Written task 1 ▸
Set down the passage of the Databricks glossary from "## Glossary of" to "on workload demand." word for word.

Page ▸

=====

# Glossary

## Glossary of Terms associated with databricks

**ADLS2** - Azure Data Lake Storage Gen2; hierarchical namespace–enabled blob storage used for analytics.  
**autoloader** - Databricks feature that incrementally ingests new files from a cloud storage path.  
**autoscaling** - automatic resizing of cluster worker count based on workload demand.  
**Azure Key Vault** - Azure-managed secret store used for storing credentials, keys, and SAS tokens for DBX access.  
**Azure Managed Identity** - Identity assigned to a DBX resource to securely access Azure services without secrets.  
**barcode** - internal Databricks deployment identifier for clusters, notebooks, and jobs.  
**batch processing** - processing data in grouped chunks rather than continuous streams.  
**blob storage** - Azure term for inexpensive storage of any type of file. Amazon term is S3  
**bronze layer** - raw ingestion layer in the medallion architecture; contains minimally processed source data.  
**catalog** - top-level container in Unity Catalog that organizes schemas and tables.  
**checkpoint** - directory used by Structured Streaming and Autoloader to track state for incremental processing.  
**cluster mode** - controls how local vs remote driver processes run (single-node, standard, high-concurrency).  
**cluster policies** - governance rules that restrict cluster configurations that users are allowed to create.  
**cloudFiles** - Autoloader's file discovery mechanism API for streaming ingestion.  
**compute plane** - where the VM nodes actually run—notebooks, jobs, worker tasks, shuffle operations.  
**concurrency** - number of simultaneous queries a cluster can process; high-concurrency clusters optimize this.  
**control plane** - the "brains" of DBX. The DBX UI is in the control plane and issues commands to the node(s) in the data plane  
**copy-on-write** - Delta Lake mechanism where updates create new versions of modified Parquet files.  
**data lineage** - Unity Catalog-tracked history of data flows between tables, notebooks, and jobs.  
**data plane** - location of the user's data - typically in blob storage container in an Azure storage account **data skipping** - Delta optimization that uses statistics in data file metadata to prune unnecessary files during reads.  
**Databricks Connect** - tool allowing you to run local IDE code against a remote Databricks cluster.  
**Databricks Runtime** - versioned environment that defines Spark version, Delta version, and libraries on a cluster.  
**DBX** - abbreviation of databricks  
**Delta Lake** - storage layer that adds ACID transactions, schema enforcement, and time travel to Parquet.  
**Delta Live Tables** - declarative ETL framework in DBX for building pipelines with quality checks and event tracking.  
**Delta Log** - `_delta_log` folder containing JSON transaction files tracking commits and table versions.  
**driver node** - orchestrates Spark tasks, maintains metadata, and coordinates work among executors/workers.  
**ETL** - extract, transform, load; standard data integration pipeline pattern.  
**event grid** - Azure service that publishes notifications for blob storage events to trigger ingestion.

=====

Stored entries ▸
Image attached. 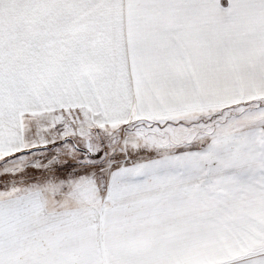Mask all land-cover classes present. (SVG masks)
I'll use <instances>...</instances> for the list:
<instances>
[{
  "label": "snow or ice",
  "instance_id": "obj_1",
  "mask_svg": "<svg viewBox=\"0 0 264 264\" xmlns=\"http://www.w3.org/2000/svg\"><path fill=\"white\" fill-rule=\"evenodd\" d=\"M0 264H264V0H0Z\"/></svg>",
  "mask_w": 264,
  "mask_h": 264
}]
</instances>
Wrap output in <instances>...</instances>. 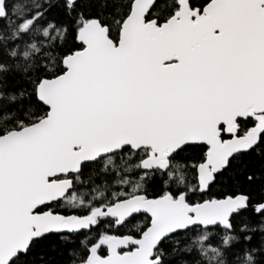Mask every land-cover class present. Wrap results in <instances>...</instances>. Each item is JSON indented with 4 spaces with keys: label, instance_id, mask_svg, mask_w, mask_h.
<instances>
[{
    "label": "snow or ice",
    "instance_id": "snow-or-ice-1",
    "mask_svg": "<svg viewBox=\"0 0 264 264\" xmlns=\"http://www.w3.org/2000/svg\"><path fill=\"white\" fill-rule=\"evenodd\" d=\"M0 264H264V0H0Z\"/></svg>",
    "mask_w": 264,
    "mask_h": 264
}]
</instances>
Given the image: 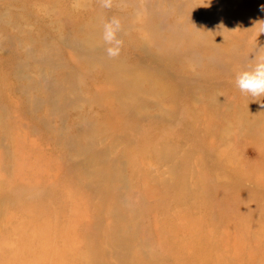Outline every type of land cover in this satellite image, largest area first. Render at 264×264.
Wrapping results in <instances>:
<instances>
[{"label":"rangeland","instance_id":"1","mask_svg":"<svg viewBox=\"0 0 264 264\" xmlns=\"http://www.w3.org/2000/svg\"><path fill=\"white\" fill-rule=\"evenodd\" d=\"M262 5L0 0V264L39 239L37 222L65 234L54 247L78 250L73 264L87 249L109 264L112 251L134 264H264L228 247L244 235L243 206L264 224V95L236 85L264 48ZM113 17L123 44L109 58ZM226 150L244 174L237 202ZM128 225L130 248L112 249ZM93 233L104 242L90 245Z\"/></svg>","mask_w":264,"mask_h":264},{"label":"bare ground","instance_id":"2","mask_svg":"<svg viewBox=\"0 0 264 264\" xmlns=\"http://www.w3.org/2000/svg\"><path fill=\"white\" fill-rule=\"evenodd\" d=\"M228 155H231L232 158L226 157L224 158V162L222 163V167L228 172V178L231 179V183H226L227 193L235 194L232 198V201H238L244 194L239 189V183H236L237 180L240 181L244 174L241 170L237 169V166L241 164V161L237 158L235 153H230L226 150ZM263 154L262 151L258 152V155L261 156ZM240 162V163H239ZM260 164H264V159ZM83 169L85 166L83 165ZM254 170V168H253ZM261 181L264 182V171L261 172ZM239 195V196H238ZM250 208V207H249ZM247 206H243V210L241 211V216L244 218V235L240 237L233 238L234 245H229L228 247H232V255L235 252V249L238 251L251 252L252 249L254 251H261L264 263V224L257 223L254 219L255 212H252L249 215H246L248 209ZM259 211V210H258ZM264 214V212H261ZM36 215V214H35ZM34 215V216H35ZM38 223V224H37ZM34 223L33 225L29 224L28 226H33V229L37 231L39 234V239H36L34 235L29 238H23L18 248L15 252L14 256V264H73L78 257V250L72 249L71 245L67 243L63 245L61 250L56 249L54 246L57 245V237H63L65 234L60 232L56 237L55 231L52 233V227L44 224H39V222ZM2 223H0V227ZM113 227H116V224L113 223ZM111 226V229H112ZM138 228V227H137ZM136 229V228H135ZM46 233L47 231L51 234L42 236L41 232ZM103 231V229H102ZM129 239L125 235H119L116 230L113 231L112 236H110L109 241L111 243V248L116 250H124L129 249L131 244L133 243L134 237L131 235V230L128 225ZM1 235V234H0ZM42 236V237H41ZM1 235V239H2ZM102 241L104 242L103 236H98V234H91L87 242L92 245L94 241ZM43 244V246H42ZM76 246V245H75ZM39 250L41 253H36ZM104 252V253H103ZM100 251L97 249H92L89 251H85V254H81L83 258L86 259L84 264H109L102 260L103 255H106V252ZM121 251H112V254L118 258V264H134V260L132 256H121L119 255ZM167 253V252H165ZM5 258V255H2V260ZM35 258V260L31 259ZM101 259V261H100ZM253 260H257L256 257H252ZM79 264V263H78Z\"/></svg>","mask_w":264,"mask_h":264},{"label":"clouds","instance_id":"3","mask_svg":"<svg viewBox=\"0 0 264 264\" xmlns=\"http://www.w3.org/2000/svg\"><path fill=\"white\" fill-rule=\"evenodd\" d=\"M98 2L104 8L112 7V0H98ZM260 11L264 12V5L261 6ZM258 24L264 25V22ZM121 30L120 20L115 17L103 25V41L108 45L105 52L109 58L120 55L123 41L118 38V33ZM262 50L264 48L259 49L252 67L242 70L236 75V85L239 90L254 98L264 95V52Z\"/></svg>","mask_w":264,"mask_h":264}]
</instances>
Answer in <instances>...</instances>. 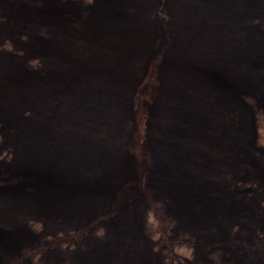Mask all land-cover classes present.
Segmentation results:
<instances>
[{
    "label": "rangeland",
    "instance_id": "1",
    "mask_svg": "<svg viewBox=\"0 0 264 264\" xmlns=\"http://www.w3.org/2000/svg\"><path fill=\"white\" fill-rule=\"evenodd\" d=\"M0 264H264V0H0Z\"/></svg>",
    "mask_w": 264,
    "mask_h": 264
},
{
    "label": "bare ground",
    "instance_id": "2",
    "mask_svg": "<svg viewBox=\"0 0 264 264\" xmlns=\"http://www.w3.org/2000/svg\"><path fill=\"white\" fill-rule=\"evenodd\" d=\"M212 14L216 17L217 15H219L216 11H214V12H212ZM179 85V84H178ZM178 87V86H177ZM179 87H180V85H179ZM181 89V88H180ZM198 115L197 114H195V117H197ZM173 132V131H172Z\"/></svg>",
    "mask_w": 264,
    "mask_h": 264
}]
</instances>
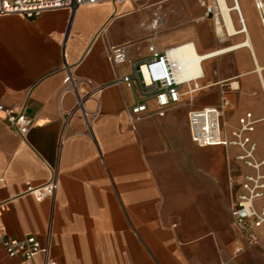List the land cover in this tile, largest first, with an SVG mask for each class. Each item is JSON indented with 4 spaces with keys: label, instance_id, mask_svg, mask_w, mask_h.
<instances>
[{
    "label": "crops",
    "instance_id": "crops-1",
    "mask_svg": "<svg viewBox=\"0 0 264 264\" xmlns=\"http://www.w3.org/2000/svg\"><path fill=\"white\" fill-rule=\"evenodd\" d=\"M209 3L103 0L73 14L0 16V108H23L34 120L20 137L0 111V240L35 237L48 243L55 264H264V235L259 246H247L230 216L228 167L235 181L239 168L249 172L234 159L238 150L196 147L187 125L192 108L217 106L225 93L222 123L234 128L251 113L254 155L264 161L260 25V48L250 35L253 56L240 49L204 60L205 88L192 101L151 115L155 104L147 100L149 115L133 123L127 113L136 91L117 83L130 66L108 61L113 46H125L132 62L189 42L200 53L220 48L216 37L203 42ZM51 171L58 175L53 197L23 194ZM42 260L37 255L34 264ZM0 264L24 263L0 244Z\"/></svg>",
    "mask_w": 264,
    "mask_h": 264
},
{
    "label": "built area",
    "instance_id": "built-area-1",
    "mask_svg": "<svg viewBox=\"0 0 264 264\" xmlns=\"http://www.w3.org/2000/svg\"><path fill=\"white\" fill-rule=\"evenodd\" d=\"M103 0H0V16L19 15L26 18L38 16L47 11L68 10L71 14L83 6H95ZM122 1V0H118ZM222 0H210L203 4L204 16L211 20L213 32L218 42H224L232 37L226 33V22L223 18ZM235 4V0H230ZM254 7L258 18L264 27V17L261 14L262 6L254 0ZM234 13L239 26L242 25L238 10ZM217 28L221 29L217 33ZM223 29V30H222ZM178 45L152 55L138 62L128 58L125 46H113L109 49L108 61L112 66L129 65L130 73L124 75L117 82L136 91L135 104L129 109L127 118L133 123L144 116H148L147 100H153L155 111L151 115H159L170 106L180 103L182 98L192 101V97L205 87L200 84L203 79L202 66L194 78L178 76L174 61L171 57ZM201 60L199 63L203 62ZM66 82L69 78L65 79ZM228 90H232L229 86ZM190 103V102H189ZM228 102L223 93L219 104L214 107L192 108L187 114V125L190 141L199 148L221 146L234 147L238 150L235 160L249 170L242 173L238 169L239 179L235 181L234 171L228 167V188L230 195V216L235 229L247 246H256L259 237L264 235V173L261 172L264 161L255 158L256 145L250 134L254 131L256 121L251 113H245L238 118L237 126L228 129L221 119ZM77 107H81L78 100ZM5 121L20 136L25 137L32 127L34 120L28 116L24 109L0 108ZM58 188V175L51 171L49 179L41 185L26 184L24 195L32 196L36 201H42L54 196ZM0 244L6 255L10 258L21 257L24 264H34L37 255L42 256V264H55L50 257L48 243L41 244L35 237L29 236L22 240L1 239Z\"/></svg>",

=====

Written task 2 ▸
Collect every line in the listing that contains the string "snow".

Correct answer 1 ▸
## Glossary of Terms associated with databricks

**ADLS2** - Azure Data Lake Storage Gen2; hierarchical namespace–enabled blob storage used for analytics.  
**autoloader** - Databricks feature that incrementally ingests new files from a cloud storage path.  
**autoscaling** - automatic resizing of cluster worker count based on workload demand.

Correct answer 2 ▸
  "label": "snow or ice",
    "label": "snow or ice",
    "instance_id": "snow-or-ice-1",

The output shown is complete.